== INPUT DATA ==
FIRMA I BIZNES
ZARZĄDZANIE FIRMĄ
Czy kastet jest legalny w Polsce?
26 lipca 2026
===
== INPUT DATA ==
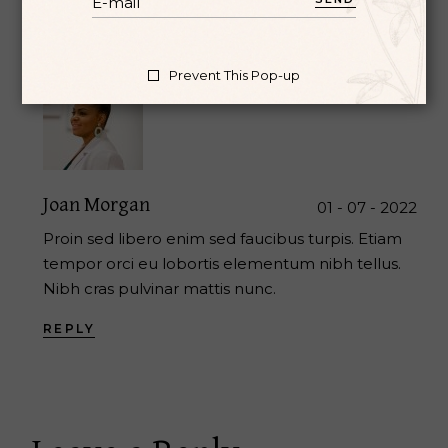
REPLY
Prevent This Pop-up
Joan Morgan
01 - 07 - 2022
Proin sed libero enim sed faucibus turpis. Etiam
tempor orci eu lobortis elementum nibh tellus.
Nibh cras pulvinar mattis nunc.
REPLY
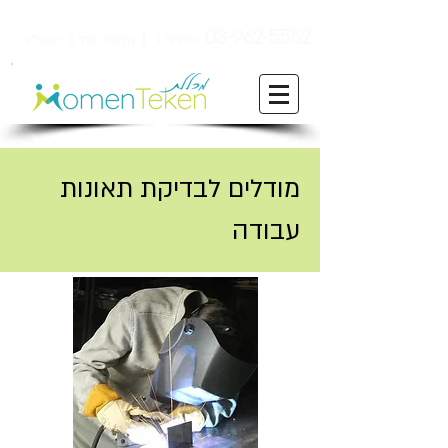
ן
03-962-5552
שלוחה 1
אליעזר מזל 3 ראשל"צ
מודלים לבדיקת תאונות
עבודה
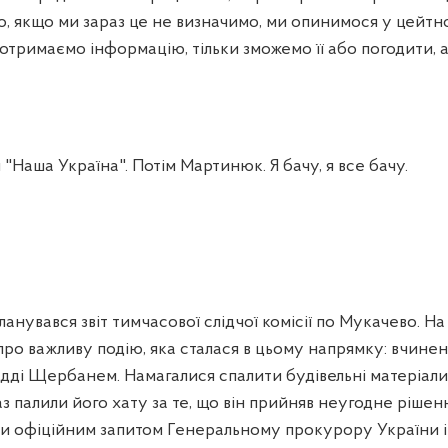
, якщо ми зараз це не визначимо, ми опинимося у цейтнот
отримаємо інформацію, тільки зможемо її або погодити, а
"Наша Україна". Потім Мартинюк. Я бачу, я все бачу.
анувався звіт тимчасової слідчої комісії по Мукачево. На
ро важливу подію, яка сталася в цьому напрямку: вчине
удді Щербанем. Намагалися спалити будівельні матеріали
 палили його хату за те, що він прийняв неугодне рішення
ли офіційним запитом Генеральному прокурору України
===
== INPUT DATA ==
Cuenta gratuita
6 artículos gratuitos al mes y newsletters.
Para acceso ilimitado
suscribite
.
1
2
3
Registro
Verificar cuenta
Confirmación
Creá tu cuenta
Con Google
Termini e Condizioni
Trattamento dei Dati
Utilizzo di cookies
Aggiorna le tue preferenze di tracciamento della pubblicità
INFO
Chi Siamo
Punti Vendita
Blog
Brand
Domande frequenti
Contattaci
===
> **WORK TO BE COMPLETED**: Please give back exactly the lines of this listing beginning at the line with "FIRMA I BIZNES" and ending with the line with "26 lipca 2026", both included, and nothing else.

> **RESPONSE TO THE EXERCISE**:
FIRMA I BIZNES
ZARZĄDZANIE FIRMĄ
Czy kastet jest legalny w Polsce?
26 lipca 2026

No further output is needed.